I built a free open-source tool called hera-agent-godot.
The idea is simple:
When an AI helps you build a Godot game, it usually cannot see your Godot Editor.
It can read your files.
It can read your prompt.
It can guess what the scene looks like.
But it does not actually know what is happening inside the running editor.
That is why AI sometimes says:
- “This node exists.”
- “This script should work.”
- “There should be no error.”
- “This scene is wired correctly.”
Then you open Godot and something is broken.
hera-agent-godot gives AI eyes and hands inside Godot
hera-agent-godot is a low-token CLI that lets AI coding agents inspect and control a live Godot Editor.
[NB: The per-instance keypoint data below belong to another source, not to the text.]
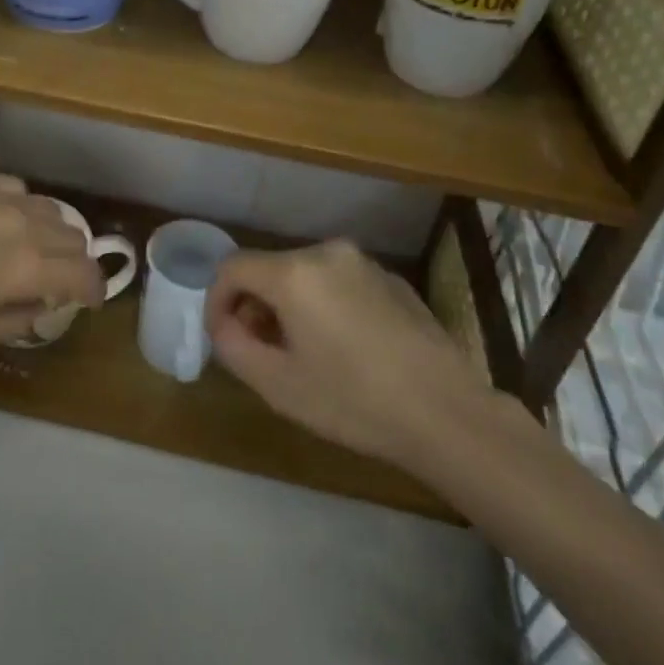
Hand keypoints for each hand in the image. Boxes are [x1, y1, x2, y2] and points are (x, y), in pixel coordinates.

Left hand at [0, 174, 103, 345]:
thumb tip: (44, 306)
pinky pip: (19, 189)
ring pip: (51, 209)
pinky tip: (0, 219)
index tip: (89, 299)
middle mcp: (27, 226)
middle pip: (75, 237)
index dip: (95, 289)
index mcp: (29, 268)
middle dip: (74, 262)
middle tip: (56, 278)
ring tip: (30, 246)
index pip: (85, 273)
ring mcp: (3, 197)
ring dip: (52, 233)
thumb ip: (19, 320)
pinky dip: (22, 208)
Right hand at [206, 240, 491, 468]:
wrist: (447, 412)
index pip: (232, 267)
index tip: (223, 337)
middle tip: (261, 350)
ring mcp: (363, 262)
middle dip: (255, 305)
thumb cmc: (354, 401)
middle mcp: (326, 252)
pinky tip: (345, 348)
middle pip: (270, 268)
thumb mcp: (279, 385)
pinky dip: (325, 304)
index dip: (217, 300)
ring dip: (290, 305)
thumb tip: (225, 324)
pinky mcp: (391, 278)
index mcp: (294, 272)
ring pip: (305, 274)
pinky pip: (339, 282)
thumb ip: (233, 346)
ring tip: (302, 352)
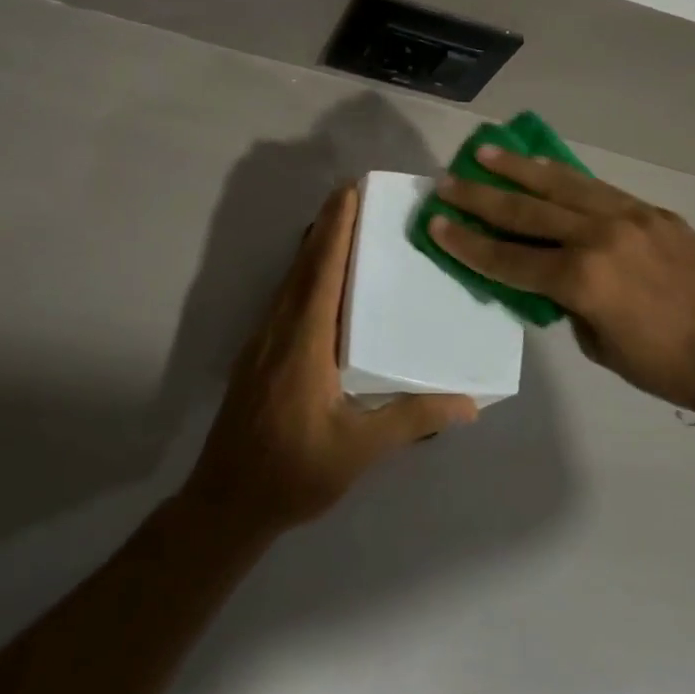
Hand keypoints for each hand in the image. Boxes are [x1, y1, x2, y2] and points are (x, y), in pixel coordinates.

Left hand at [183, 184, 478, 538]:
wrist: (226, 502)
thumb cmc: (293, 471)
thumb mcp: (358, 449)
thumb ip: (411, 420)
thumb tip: (468, 403)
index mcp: (304, 341)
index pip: (322, 271)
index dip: (335, 229)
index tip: (349, 191)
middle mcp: (280, 328)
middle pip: (304, 265)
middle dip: (326, 226)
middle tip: (353, 195)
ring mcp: (264, 340)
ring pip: (290, 280)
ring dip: (314, 248)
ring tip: (341, 227)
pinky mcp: (259, 354)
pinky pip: (285, 298)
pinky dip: (305, 274)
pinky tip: (321, 283)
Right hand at [432, 148, 694, 411]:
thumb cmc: (667, 365)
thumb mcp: (600, 346)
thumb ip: (567, 305)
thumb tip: (550, 279)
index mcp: (581, 279)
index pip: (508, 258)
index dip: (467, 243)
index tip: (435, 223)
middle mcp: (597, 237)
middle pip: (525, 211)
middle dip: (479, 197)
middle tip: (446, 181)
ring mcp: (626, 217)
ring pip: (559, 185)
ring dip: (517, 169)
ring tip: (484, 153)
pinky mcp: (650, 211)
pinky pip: (596, 187)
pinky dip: (563, 175)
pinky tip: (542, 165)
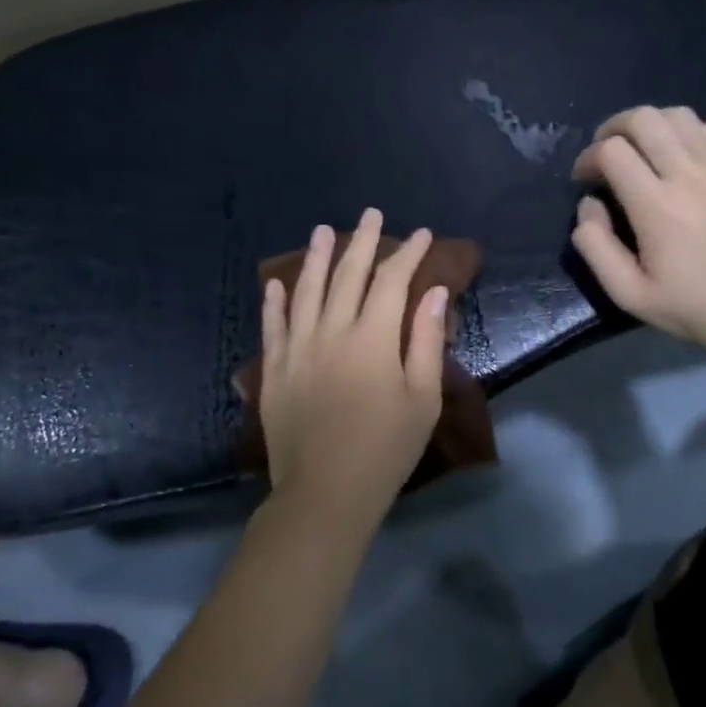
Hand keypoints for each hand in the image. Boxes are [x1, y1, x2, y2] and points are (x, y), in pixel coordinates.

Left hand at [259, 208, 450, 531]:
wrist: (324, 493)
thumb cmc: (385, 449)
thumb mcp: (422, 399)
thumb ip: (424, 341)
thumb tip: (433, 293)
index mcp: (371, 338)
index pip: (392, 282)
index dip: (407, 254)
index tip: (421, 234)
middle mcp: (331, 331)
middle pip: (347, 276)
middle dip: (362, 241)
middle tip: (371, 213)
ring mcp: (297, 348)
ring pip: (306, 290)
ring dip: (316, 257)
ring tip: (323, 230)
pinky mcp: (275, 369)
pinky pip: (272, 326)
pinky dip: (274, 301)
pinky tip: (276, 283)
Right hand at [570, 106, 705, 363]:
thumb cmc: (694, 306)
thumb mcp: (629, 294)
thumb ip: (596, 245)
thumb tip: (589, 204)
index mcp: (656, 205)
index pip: (612, 150)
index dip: (588, 158)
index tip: (585, 180)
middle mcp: (687, 174)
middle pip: (642, 118)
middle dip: (612, 129)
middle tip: (606, 156)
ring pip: (675, 114)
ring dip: (648, 126)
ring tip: (639, 152)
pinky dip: (682, 132)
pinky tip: (676, 157)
Instead of only guessing from files, the AI can ask the real editor what is happening.
It can:
- Read the current scene tree
- Check node properties
- Add, remove, or edit nodes
- Attach scripts
- Connect signals
- Run and stop scenes
- Read Godot output and errors
- Take screenshots
- Inspect runtime game state
- Call runtime methods for testing
So the workflow changes from:
“I think this should work.”
to:
“I ran it in Godot, checked the result, and here is what happened.”
A simple example: one-prompt Othello
As a quick test, I asked an AI agent to build a simple Othello/Reversi game in Godot with one prompt.
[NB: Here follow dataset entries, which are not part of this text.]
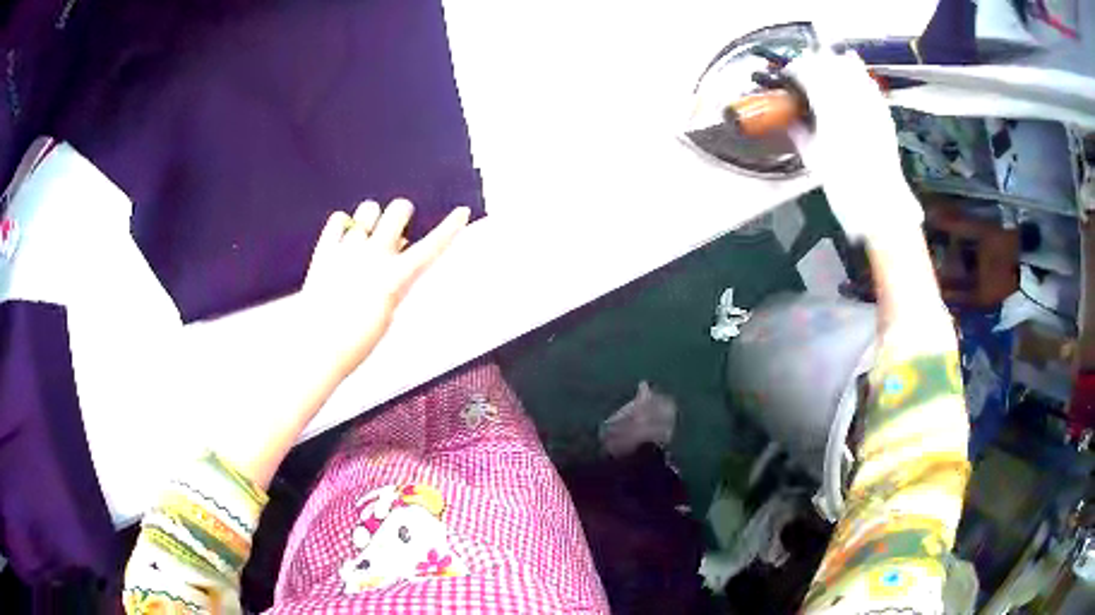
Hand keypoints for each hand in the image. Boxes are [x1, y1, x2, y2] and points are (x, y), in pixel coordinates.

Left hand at [302, 199, 468, 379]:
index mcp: (394, 277)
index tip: (461, 212)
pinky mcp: (325, 251)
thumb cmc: (355, 342)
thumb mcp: (388, 314)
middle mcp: (373, 256)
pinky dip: (344, 225)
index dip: (450, 228)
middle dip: (402, 214)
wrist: (318, 349)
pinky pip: (338, 219)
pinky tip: (344, 239)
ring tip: (367, 235)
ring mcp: (347, 250)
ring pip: (368, 209)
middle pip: (398, 210)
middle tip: (397, 227)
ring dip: (373, 219)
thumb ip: (395, 280)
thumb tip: (399, 252)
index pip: (431, 247)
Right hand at [786, 50, 922, 239]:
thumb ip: (801, 134)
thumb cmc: (846, 189)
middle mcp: (852, 104)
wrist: (882, 207)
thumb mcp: (815, 162)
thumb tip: (791, 120)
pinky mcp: (884, 117)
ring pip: (854, 71)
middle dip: (816, 60)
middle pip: (831, 66)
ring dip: (838, 62)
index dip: (797, 69)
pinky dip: (862, 76)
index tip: (790, 73)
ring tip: (829, 60)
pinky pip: (871, 87)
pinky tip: (857, 71)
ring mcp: (871, 108)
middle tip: (806, 64)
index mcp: (830, 113)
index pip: (810, 75)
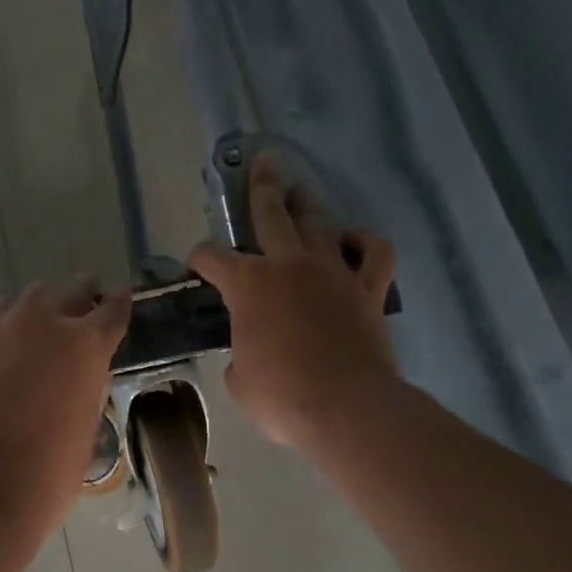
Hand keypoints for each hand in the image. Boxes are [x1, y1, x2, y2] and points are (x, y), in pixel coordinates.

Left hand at [0, 279, 132, 532]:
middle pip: (66, 292)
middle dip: (77, 296)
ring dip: (28, 317)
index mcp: (84, 345)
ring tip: (26, 338)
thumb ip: (82, 389)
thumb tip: (70, 380)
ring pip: (15, 305)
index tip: (118, 295)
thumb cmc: (46, 472)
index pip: (112, 309)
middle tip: (79, 302)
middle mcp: (39, 323)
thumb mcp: (84, 427)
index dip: (117, 302)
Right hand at [189, 156, 399, 450]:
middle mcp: (288, 265)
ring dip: (308, 205)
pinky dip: (364, 242)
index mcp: (248, 284)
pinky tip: (355, 239)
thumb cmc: (281, 396)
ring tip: (301, 193)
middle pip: (271, 213)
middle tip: (261, 164)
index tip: (196, 265)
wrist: (346, 408)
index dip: (199, 259)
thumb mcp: (239, 379)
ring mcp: (332, 272)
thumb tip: (250, 352)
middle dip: (261, 186)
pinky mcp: (367, 289)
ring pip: (320, 223)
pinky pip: (374, 253)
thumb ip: (239, 353)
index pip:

The AI did not only generate the code.
It also used hera-agent-godot to:
- Create the scene and script
- Set the main scene
- Run the game in Godot
- Take screenshots
- Simulate moves
- Check the score labels
- Check the current turn
- Read the runtime error log
The test sequence was something like:
Initial screenshot
Move: (2, 3)
Move: (2, 2)
Move: (2, 1)
Move: (1, 1)
After each move:
- screenshot
- verify score
- verify turn
- verify no runtime errors
That is the main reason I built this.
Writing code is only half of the job.
The AI should also verify the result inside the actual game editor.
Why not just use MCP?
MCP is great, and there are already Godot MCP tools.
But I wanted something very lightweight.
hera-agent-godot is a CLI-first tool.
That means:
One shell command per action
Compact JSON output by default
No large tool schema loaded every turn
Works with any AI agent that can run shell commands
For example:
hera status
hera scene tree
hera run --current --wait
hera output --type error
hera screenshot --runtime --analyze
The goal is not to replace every possible integration.
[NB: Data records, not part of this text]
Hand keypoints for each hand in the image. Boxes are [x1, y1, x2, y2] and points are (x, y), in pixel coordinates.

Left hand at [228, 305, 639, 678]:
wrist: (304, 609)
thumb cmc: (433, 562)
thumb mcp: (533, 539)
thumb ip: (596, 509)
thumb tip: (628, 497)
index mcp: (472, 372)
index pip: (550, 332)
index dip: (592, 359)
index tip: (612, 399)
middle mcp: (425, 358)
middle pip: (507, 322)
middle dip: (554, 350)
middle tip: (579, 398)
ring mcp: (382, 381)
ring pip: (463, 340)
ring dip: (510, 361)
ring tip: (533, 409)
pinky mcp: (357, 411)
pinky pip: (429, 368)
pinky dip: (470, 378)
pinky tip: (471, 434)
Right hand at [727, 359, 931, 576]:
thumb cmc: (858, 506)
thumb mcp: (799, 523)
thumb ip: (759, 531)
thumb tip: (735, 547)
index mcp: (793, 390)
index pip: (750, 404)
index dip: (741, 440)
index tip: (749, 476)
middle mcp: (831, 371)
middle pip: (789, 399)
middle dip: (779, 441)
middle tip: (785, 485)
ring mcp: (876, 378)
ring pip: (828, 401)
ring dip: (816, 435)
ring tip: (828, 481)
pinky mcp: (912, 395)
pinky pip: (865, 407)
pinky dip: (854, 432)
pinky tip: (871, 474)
The goal is to give AI agents a small, practical bridge to the real Godot Editor.
It also has a Unity sibling
I also built hera-agent-unity with the same idea for Unity.
The problem is the same in both engines:
AI can write code, but it often cannot see the editor.
So the goal is also the same:
Less guessing
More checking
Better feedback loops
Fewer wasted prompts
If you work with both Unity and Godot, the Hera tools try to give AI agents a similar way to inspect, test, and fix real editor state.
Who is this for?
This may be useful if you:
Use Claude Code, Cursor, Codex, Copilot, or another AI coding agent
Build games in Godot
Get tired of AI producing code that does not run in the editor
Want the AI to inspect scenes, nodes, logs, and runtime state directly
Prefer a lightweight CLI over a heavier integration
Work solo or in a small indie team.
Links
GitHub:
https://github.com/NotNull92/hera-agent-godot
Godot Asset Store:
https://store.godotengine.org/asset/notnull92/hera-agent-godot/
Unity version:
https://github.com/NotNull92/hera-agent-unity
Final thought
AI coding tools are getting better fast.
But for game development, file access is not enough.
The editor matters.
The scene tree matters.
Runtime state matters.
The screenshot matters.
The error log matters.
hera-agent-godot is my attempt to give AI agents access to those things in a simple, low-token way.
It is free, open-source, and MIT licensed.
Feedback, bug reports, and feature ideas are very welcome.